EXERCISES TO COMPLETE:
[1] In the WebNFS article, which port does YANFS/WebNFS use?
[2] For each statement, say whether the WebNFS article agrees with it, and quote the words of the article that decide it. (a) Sun Microsystems open-sourced its WebNFS implementation in 2007. (b) WebNFS gained wide adoption in its own right. (c) The project was renamed YANFS because its scope grew to include a client-side implementation.

= WebNFS =

Network filesystem protocol

YANFS (Yet Another NFS), formerly WebNFS, is an extension to the Network File System (NFS) for allowing clients to access a file system over the internet using a simplified, firewall-friendly protocol.

WebNFS was developed to give Java applets and other internet enabled applications a way of accessing filesystem services over the internet. While NFS provides applications on Unix with full filesystem semantics, not all of these might be needed in a distributed, read-only web environment. Conversely, access restrictions—such as requiring the use of restricted ports for originating requests—normally used in closed environments are not usually applicable in public distributed environments.

In 2007, Sun Microsystems open-sourced its WebNFS implementation. The name was subsequently changed to YANFS (Yet Another NFS) to reflect the expanded scope of the project to include a server-side implementation.

YANFS/WebNFS makes use of a well known port (port 2049 on both UDP and TCP) thus avoiding the overhead and unpredictability of using the ONC RPC portmap protocol. WebNFS adds public filehandles and multicomponent lookups to the NFS protocol.

WebNFS has been specified by a number of RFCs:
- : WebNFS Client
- : WebNFS Server
- : NFS URL Scheme
- : Security negotiation for WebNFS

==Legacy==
While WebNFS itself did not gain much traction, several important WebNFS features later became part of NFSv4, including use of port 2049, and the concept of a fixed "root filehandle" (which evolved from WebNFS public filehandles and allows exported filesystems to be accessed without needing the MOUNT protocol to learn their individual root handles first); both together allow NFSv4 to function without the Portmap service.

EXTRACTED RECORDS:
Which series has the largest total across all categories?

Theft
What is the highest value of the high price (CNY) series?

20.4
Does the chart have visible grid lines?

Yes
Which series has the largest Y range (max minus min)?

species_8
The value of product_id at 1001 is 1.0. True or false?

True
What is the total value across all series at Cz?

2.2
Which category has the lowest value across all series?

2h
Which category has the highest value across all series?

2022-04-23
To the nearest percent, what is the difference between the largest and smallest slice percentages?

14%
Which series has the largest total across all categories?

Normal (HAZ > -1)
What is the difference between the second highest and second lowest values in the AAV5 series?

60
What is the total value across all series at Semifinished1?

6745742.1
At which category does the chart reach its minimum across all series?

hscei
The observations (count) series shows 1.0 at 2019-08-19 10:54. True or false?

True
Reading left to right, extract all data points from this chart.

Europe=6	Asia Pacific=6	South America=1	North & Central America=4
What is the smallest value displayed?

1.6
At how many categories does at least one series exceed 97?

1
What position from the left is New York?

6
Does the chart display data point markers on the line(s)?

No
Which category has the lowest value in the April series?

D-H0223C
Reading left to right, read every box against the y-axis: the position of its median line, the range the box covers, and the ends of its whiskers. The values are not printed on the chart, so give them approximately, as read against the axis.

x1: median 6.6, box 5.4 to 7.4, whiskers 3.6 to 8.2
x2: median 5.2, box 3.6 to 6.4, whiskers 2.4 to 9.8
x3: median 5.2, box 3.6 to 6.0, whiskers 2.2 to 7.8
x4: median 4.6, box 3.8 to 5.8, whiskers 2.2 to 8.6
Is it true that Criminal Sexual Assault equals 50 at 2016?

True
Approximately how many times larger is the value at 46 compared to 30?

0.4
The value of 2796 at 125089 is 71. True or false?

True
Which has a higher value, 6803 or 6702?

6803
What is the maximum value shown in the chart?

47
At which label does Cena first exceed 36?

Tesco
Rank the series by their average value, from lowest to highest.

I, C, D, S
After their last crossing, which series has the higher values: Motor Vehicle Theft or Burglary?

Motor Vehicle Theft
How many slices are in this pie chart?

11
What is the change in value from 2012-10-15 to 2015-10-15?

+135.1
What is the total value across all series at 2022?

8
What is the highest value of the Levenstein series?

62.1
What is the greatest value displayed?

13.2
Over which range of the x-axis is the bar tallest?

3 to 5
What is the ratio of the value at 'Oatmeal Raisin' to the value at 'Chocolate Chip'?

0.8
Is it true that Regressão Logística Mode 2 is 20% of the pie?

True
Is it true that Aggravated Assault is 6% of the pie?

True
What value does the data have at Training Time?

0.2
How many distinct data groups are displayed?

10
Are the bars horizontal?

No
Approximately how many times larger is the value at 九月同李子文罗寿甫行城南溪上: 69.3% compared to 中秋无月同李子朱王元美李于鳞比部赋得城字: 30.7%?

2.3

RESPONSES:
[1] Port 2049, on both UDP and TCP.

[2]
(a) Yes: "In 2007, Sun Microsystems open-sourced its WebNFS implementation."
(b) No: "WebNFS itself did not gain much traction"
(c) No: "to reflect the expanded scope of the project to include a server-side implementation"